Probably this is because it is not built-in
(and how can it? assuming that the result may contain a proof made of
many certain constructors).

This leads, for example, to that sorting of the list  [10000 ... 1]  is
done many times faster when the numbers are binary-coded
(and it is applied _≤?_ of DecTotalOrder for Bin).

------
Sergei



On Thu, 2016-09-22 at 22:30 +0400, Sergei Meshveliani wrote:
> On Thu, 2016-09-22 at 12:38 -0400, Wolfram Kahl wrote:
> > Sergei,
> > 
> > On Wed, Sep 21, 2016 at 02:34:28PM +0200, Ulf Norell wrote:
> > > How is this better than what we do at the moment?
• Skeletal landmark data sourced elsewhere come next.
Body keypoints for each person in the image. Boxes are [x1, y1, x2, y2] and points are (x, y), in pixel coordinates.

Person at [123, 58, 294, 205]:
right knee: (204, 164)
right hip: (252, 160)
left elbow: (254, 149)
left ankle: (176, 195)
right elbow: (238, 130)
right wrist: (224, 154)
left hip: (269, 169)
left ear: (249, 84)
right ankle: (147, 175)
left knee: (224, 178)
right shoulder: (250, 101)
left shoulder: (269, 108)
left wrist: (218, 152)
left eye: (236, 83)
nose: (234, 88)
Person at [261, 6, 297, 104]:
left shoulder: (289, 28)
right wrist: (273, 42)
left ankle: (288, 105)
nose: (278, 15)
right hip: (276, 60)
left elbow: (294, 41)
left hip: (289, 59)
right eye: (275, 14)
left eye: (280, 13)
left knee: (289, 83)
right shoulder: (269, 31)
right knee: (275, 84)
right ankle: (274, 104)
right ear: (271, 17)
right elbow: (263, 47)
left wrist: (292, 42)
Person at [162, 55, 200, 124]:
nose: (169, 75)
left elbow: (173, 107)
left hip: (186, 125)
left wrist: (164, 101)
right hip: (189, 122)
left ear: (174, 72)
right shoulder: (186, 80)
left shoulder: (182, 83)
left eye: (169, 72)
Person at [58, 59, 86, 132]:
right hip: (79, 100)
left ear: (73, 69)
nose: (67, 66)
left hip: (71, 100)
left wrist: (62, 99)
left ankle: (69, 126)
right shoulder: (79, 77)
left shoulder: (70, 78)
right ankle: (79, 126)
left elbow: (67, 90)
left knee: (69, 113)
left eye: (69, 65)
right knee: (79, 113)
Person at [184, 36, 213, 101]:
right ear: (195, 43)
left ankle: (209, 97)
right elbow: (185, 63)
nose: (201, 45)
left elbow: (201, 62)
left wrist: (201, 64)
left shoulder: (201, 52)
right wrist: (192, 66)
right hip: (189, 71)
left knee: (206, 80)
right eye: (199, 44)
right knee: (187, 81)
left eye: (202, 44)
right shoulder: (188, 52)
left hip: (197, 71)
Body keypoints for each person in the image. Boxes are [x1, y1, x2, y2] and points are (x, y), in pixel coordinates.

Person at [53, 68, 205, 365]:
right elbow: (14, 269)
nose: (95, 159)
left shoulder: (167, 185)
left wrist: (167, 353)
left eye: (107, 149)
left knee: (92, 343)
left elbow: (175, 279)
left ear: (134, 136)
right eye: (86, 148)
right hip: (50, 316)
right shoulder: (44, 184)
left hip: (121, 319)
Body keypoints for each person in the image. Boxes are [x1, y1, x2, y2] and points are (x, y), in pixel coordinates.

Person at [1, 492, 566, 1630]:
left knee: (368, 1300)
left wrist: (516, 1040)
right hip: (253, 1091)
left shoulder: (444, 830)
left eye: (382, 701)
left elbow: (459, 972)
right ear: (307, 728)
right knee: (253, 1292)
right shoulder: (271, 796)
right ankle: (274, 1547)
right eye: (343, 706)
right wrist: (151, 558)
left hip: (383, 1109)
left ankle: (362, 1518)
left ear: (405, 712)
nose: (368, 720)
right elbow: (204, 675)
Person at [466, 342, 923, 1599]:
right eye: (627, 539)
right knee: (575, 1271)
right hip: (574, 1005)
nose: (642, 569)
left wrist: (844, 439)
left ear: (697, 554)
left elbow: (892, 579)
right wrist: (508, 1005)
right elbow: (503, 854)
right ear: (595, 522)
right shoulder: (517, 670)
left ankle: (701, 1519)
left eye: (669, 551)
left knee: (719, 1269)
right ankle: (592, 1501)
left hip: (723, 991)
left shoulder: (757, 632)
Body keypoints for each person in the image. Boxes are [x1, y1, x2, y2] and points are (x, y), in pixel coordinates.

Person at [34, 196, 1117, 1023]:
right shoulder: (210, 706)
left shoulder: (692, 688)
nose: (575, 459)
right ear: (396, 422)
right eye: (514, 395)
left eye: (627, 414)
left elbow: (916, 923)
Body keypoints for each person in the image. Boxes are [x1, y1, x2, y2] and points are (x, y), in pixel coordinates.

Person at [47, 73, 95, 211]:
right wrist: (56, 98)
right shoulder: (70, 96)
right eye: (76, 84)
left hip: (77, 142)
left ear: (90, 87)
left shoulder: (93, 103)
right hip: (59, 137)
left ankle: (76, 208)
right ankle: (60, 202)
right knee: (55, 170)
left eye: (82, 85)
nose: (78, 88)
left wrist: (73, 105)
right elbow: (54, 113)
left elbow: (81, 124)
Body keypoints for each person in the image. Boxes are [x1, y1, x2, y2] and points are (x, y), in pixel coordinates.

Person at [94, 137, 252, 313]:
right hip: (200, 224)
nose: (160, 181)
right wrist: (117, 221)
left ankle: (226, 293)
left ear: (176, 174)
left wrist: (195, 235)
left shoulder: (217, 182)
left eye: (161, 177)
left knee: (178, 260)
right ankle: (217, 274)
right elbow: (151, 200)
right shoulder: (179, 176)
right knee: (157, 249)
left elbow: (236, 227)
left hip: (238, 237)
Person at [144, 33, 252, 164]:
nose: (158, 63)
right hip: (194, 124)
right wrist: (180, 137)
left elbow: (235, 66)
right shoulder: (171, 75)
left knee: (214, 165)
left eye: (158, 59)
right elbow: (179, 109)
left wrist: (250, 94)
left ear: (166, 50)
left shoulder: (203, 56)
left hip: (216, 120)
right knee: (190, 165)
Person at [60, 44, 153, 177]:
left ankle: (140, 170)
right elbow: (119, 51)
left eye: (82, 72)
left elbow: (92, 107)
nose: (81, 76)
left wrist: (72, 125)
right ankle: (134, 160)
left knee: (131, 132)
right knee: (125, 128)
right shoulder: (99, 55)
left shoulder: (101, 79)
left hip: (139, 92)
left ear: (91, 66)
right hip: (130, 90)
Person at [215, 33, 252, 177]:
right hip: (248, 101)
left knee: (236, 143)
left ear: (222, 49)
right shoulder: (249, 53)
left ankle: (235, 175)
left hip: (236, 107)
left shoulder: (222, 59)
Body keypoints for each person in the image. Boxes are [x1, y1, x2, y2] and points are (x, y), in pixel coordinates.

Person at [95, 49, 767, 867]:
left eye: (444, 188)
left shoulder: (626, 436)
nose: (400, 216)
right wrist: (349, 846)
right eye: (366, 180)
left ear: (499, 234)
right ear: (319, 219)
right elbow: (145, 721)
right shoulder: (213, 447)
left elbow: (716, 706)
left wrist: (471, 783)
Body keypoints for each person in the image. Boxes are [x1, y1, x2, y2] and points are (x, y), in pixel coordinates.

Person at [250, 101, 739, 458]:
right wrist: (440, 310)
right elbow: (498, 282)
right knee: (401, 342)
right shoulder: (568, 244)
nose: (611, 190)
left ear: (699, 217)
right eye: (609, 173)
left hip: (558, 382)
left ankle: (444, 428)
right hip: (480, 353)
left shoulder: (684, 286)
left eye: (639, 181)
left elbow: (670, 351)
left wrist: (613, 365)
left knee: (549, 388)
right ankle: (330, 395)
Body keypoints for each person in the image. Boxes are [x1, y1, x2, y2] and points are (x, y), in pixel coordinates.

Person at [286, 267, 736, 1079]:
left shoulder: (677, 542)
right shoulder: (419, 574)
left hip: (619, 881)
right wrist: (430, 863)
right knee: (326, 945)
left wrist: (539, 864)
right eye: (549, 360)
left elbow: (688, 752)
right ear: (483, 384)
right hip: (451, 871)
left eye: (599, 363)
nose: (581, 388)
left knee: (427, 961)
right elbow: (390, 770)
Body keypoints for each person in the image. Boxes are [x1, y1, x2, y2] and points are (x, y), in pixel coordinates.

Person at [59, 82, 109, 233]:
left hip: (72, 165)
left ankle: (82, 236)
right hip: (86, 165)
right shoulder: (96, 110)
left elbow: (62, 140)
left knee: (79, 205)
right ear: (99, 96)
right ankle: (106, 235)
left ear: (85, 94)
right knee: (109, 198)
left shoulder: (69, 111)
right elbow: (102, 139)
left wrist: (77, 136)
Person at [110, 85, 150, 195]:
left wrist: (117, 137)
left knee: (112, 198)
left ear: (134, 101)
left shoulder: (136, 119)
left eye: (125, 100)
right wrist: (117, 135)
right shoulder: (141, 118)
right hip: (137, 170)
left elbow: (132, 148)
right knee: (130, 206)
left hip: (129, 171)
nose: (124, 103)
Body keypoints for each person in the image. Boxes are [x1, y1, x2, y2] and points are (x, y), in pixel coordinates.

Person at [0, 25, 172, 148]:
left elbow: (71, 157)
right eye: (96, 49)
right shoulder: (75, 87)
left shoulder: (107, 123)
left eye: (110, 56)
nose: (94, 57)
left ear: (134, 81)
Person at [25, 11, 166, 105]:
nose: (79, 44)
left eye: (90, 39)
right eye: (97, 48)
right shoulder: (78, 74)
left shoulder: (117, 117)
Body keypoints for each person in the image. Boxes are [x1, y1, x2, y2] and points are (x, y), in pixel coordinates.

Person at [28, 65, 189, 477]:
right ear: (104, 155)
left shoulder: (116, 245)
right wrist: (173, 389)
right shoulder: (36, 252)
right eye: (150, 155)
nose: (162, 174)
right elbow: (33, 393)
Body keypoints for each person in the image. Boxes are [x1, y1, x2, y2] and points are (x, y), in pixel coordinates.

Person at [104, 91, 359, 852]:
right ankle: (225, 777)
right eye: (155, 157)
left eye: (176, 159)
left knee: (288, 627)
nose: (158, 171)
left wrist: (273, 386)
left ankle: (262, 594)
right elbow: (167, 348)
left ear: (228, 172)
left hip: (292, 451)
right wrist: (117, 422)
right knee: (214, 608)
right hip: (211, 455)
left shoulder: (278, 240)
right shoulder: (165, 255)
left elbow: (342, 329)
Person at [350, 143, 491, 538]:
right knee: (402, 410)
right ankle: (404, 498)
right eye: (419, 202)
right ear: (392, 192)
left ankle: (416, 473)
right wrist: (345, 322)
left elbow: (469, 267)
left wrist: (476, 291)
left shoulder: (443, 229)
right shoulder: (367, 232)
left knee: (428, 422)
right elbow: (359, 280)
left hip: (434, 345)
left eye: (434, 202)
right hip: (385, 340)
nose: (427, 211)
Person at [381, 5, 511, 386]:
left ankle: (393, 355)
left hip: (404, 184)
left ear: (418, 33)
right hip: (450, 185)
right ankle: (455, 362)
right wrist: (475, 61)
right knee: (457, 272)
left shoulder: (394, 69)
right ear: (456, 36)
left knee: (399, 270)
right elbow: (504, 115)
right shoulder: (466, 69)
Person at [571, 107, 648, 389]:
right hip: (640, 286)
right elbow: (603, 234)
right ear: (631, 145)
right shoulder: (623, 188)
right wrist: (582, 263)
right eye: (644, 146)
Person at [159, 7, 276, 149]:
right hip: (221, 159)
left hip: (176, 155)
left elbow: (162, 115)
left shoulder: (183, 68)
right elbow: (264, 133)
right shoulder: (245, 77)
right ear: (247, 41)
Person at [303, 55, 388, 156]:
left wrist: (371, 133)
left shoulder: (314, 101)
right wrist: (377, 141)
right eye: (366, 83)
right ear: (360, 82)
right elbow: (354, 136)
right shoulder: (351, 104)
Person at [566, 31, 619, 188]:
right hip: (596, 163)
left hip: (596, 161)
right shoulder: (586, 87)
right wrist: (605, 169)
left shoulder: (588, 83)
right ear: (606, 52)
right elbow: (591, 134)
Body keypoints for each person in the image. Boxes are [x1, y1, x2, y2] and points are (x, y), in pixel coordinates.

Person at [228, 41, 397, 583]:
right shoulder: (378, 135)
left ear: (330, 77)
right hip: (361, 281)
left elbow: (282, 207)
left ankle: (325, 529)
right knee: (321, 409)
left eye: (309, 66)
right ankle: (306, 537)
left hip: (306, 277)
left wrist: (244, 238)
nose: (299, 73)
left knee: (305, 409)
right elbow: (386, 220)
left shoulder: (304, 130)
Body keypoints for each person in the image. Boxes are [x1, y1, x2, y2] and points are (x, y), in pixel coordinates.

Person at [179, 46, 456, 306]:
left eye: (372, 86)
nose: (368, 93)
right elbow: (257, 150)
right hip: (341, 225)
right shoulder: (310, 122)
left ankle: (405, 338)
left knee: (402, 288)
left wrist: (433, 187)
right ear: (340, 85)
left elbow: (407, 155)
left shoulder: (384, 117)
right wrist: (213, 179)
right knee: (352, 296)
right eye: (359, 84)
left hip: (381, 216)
It seems to me that
> > > your postulated properties of the macro digit operations are going to be
> > > more
> > > complicated than what we postulate right now (namely that Haskell Integer
> > > arithmetic implement the expected functions on natural numbers).
> > 
> > Indeed.
> > 
> > One possibly interesting avenue to expore in this direction,
> > and requiring no modification of Agda, would be starting from the fact
> > that GHC supports two implementations of Haskell Integer:
> > 
> >  * The default implementation calls the GPL-licenced GMP library via the FFI
> > 
> >  * An alternative implementation (called SimpleInteger?)
> >    for GPL-averse contexts is, if I remember correctly, implemented in Haskell.
> >    (So that would be some kind of lists of Macrodigits already.)
> > 
> > You could go and implement your lists of Macrodigits in Agda, and
> > use Agda's reverse FFI to export this to Haskell to replace SimpleInteger.
> > 
> > And try to be faster! ;-)
> 
> 
> 1) In principle:  Agda Standard library needs a proved arithmetic for
> Nat which is several times faster that the existing one of Data.Bin. 
> 
> 2) For example, Bin._+_ is  2^n times  faster than Nat._+_ (unary), 
> and can be supplied with all the necessary proofs
> (mainly: a proof for that the ring of Nat is isomorphic to the ring of
> Bin, this is enough).
> 
> 3) Further, _+_ for the  Hexa -coded naturals is can be programmed in
> Agda, so that it will be several times faster than Bin._+_, and will be
> supplied with the proof for that the ring of Nat is isomorphic to the
> ring of Hexa).
> And this does not need any built-ins (no postulates) for digits.
> But it will be about 8 times slower than Integer._+_ in GHC
> (because 4-Hexa-digit numbers are summed by one macrodigit operation in
> GHC, and because a digit operation in Hexa in Agda is not in one step).
> 
> 4) As to doing the same for lists of large macrodigits (say 64 bit
> digit), there it will have sense to make the digit operations built-in
> (with several postulated properties) an all the rest written in Agda,
> with proofs.
> 
> 
> But  I am not currently going to implement any of these things.
> These are only my notes, comments.
> 
> []